[[ THE DATA, beginning ]]

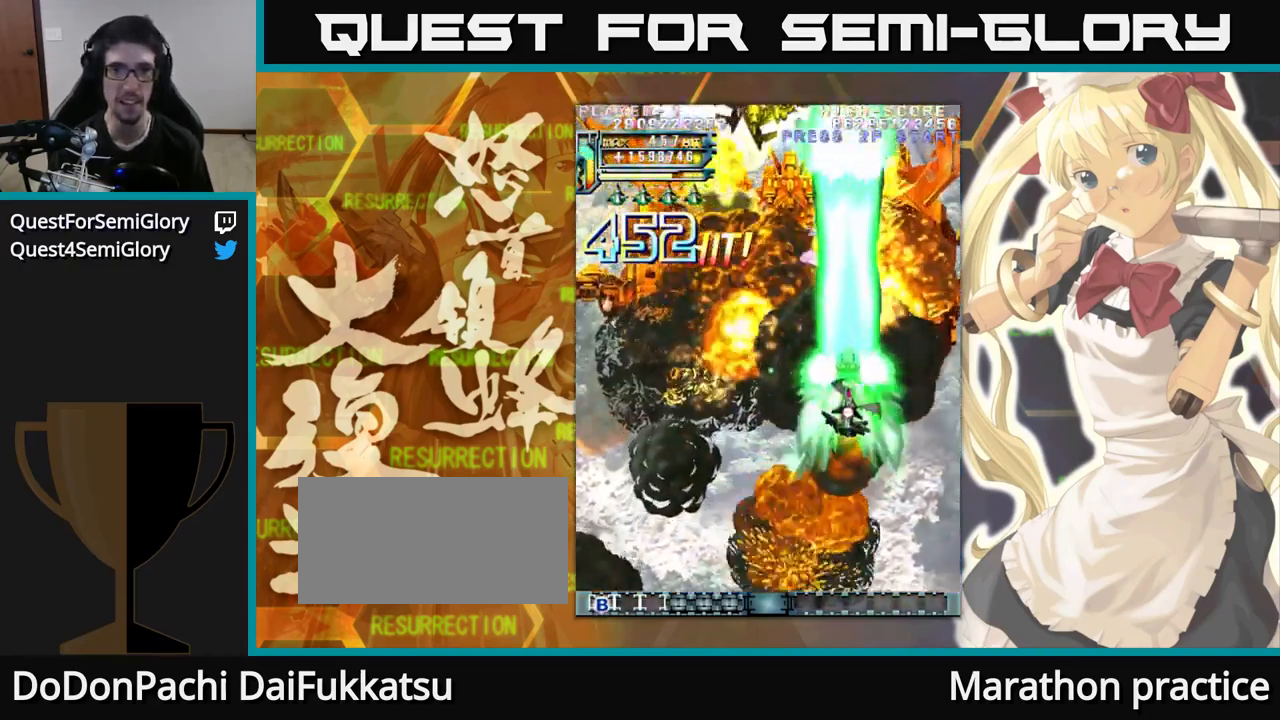
{"buttons": [], "left_stick": "up-left", "events": [[17, "left_stick", "up-left"]]}
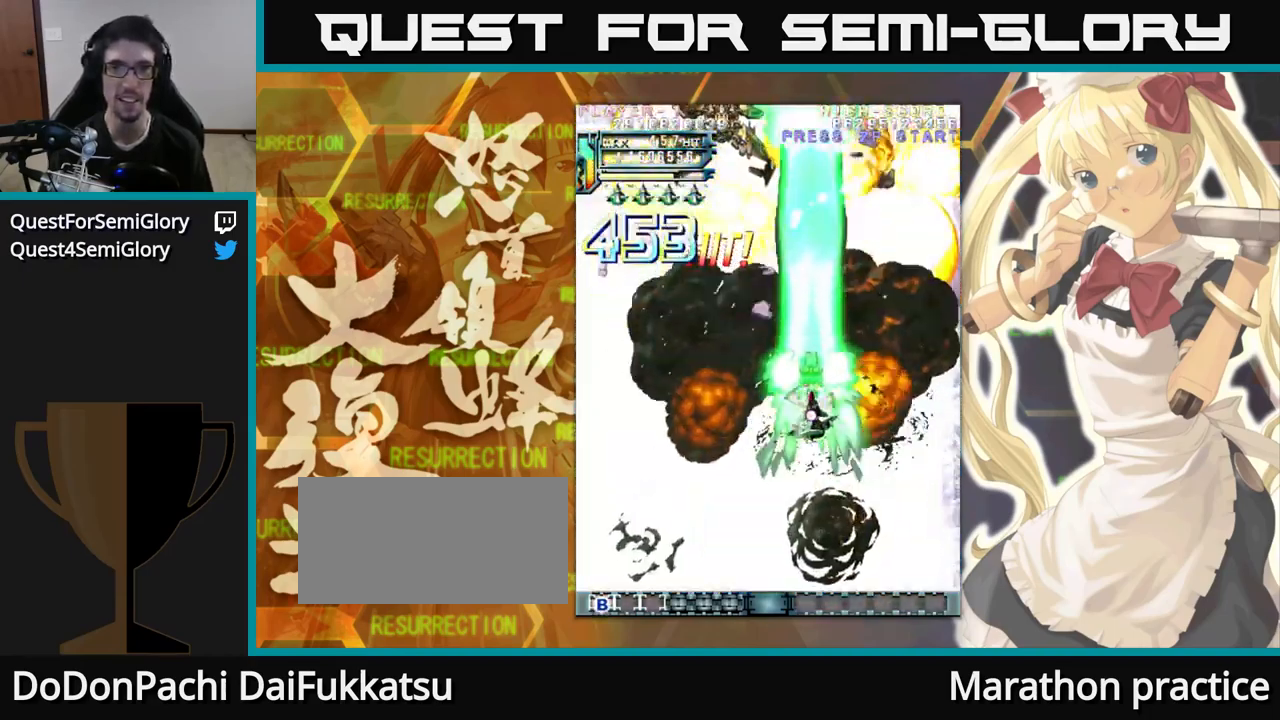
{"buttons": [], "left_stick": "up-left", "events": []}
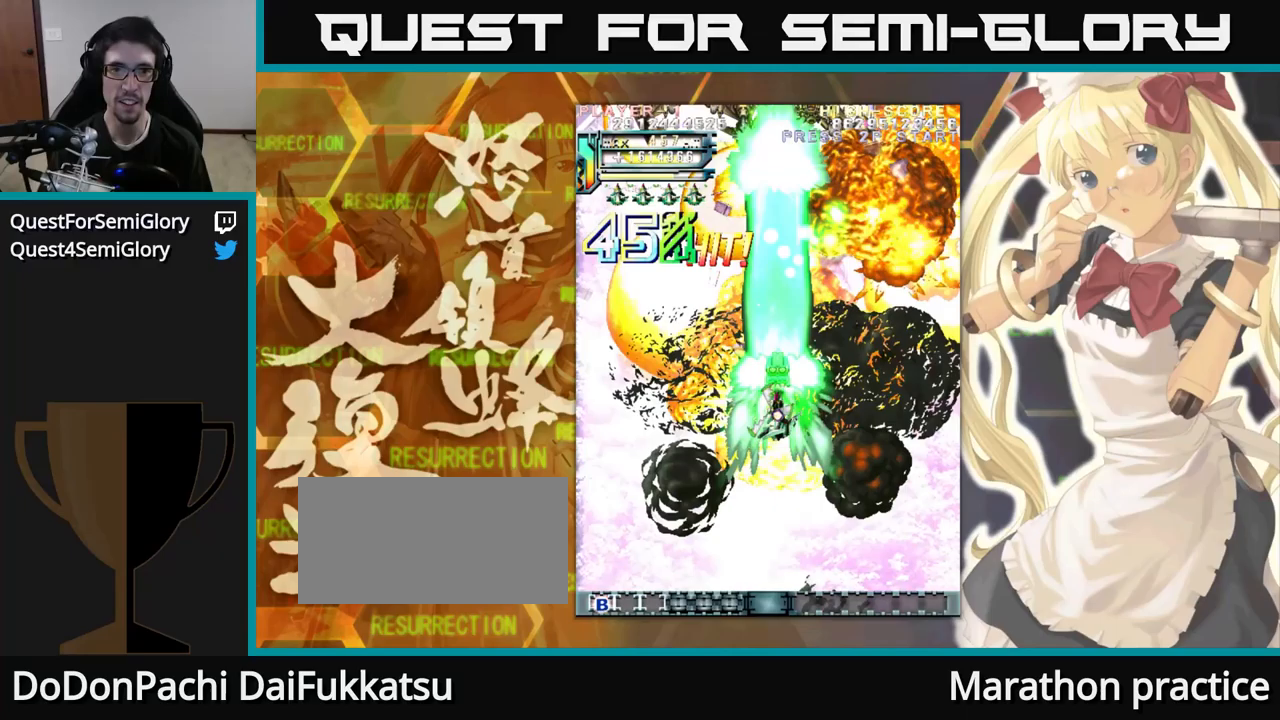
{"buttons": [], "left_stick": "up", "events": [[150, "left_stick", "up"]]}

[[ THE DATA, end ]]

> WORK INSTRUCTIONS:
All of the listing is to be written out exactly, with the pictures left out.

> RESPONSE:
{"buttons": [], "left_stick": "up-left", "events": [[17, "left_stick", "up-left"]]}
{"buttons": [], "left_stick": "up-left", "events": []}
{"buttons": [], "left_stick": "up", "events": [[150, "left_stick", "up"]]}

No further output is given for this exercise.